Supplied material –
━━━━━━━━━━━━━━━━━━━━━━━━━━━━━━

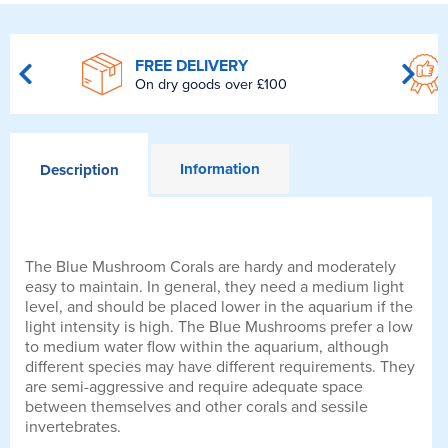
FREE DELIVERY
On dry goods over £100
Information
Description
The Blue Mushroom Corals are hardy and moderately
easy to maintain. In general, they need a medium light
level, and should be placed lower in the aquarium if the
light intensity is high. The Blue Mushrooms prefer a low
to medium water flow within the aquarium, although
different species may have different requirements. They
are semi-aggressive and require adequate space
between themselves and other corals and sessile
invertebrates.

━━━━━━━━━━━━━━━━━━━━━━━━━━━━━━

Work request – Retype every entry exactly as written. Leave the pictures out.

Exercise output –
FREE DELIVERY
On dry goods over £100
Information
Description
The Blue Mushroom Corals are hardy and moderately
easy to maintain. In general, they need a medium light
level, and should be placed lower in the aquarium if the
light intensity is high. The Blue Mushrooms prefer a low
to medium water flow within the aquarium, although
different species may have different requirements. They
are semi-aggressive and require adequate space
between themselves and other corals and sessile
invertebrates.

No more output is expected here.